__本文抜粋__:
—————
氷見旅行記その3(光禅寺)

 藤子A先生の生家である光禅寺へ足を運んだ。
 以前来たときはなかった、光禅寺を案内する標識が潮風通りに設置されていた。


 光禅寺は、650年以上の歴史を有した曹洞宗のお寺だ。藤子A先生のお父様がこのお寺の第49代住職だったのだが、先生が小学5年生のときお父様がお亡くなりになり、次の住職が外から来ることになったため、藤子A先生の家族は親類を頼って高岡市へ引っ越すことになった。
 その引っ越した先の高岡で、藤子A先生は藤子F先生と運命的な出会いを果たすことになるのである。


 光禅寺の敷地内に入った私は、ぶらぶらと散策しながら建物を眺めていた。すると、お寺の方(女性の方)が声をかけてくださって、建物のなかに上がらせてもらえることに。今まで2〜3度上がらせてもらったことがあるのだが、1人で見学するのは初めて。ちょっと緊張しつつ玄関から中に入ると、すぐに大広間が広がって、喪黒福造の達磨像が描かれた衝立が視界に飛び込んできた。この衝立は、光禅寺開山650年を記念して藤子A先生が執筆した入魂の力作。喪黒達磨の裏面には、藤子A先生の筆による21体の野仏が描かれている。

 大広間のテーブルの上には、シンちゃんをおぶったハットリくんの人形が置いてあった。これは、翌日に除幕式が行なわれるポストの上のオブジェの原型だそうだ。
—————
__行の抜粋__:

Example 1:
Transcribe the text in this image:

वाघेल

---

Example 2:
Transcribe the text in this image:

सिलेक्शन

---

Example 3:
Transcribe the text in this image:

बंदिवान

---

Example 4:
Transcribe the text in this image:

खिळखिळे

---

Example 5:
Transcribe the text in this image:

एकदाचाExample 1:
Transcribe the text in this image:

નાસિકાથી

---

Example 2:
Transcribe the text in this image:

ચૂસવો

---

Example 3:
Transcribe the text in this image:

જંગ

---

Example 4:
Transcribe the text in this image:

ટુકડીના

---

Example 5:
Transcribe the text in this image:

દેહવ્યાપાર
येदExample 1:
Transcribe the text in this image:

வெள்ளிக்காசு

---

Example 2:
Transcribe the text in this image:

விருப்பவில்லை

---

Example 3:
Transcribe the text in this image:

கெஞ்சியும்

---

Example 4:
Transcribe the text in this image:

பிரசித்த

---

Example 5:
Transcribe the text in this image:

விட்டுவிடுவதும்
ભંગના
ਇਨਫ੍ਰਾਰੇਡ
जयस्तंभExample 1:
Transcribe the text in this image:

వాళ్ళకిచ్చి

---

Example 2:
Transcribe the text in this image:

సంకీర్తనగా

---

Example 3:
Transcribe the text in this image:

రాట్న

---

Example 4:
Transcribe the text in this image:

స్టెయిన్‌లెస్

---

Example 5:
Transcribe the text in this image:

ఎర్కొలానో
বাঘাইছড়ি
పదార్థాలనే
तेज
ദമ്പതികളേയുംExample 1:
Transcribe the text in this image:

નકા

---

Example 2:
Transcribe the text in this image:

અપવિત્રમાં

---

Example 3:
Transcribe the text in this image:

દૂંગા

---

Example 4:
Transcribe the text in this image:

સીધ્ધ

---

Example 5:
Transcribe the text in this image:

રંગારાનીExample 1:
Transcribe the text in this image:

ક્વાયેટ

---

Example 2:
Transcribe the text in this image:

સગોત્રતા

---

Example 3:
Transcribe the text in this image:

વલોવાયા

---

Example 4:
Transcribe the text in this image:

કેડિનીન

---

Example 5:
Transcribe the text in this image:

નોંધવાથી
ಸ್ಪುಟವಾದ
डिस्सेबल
—————
__課題 1__:
本文の「光禅寺は、650年以上の歴史」で始まる段落を、主な事実を残して箇条書きにまとめよ。
__課題 2__:
本文について次の問いに答えよ。
(a) 潮風通りに新しく設置されていたものは何か。
(b) 大広間の衝立に描かれていたのは何か。
(c) 衝立の裏面には何体の野仏が描かれているか。
__課題 3__:
本文の「その引っ越した先の高岡で、藤子A先生は藤子F先生と運命的な出会いを果たすことになるのである。」を英語に訳せ。
行は本文とは関係がない。

__解答 1__:
- 光禅寺は650年以上の歴史を持つ曹洞宗の寺である。
- 藤子A先生の父はこの寺の第49代住職だった。
- 先生が小学5年生のとき、父が亡くなった。
- 次の住職が外から来ることになったため、家族は親類を頼って高岡市へ引っ越した。

__解答 2__:
(a) 光禅寺を案内する標識
(b) 喪黒福造の達磨像
(c) 21体

__解答 3__:
It was in Takaoka, where the family had moved, that Fujiko A-sensei would have a fateful encounter with Fujiko F-sensei.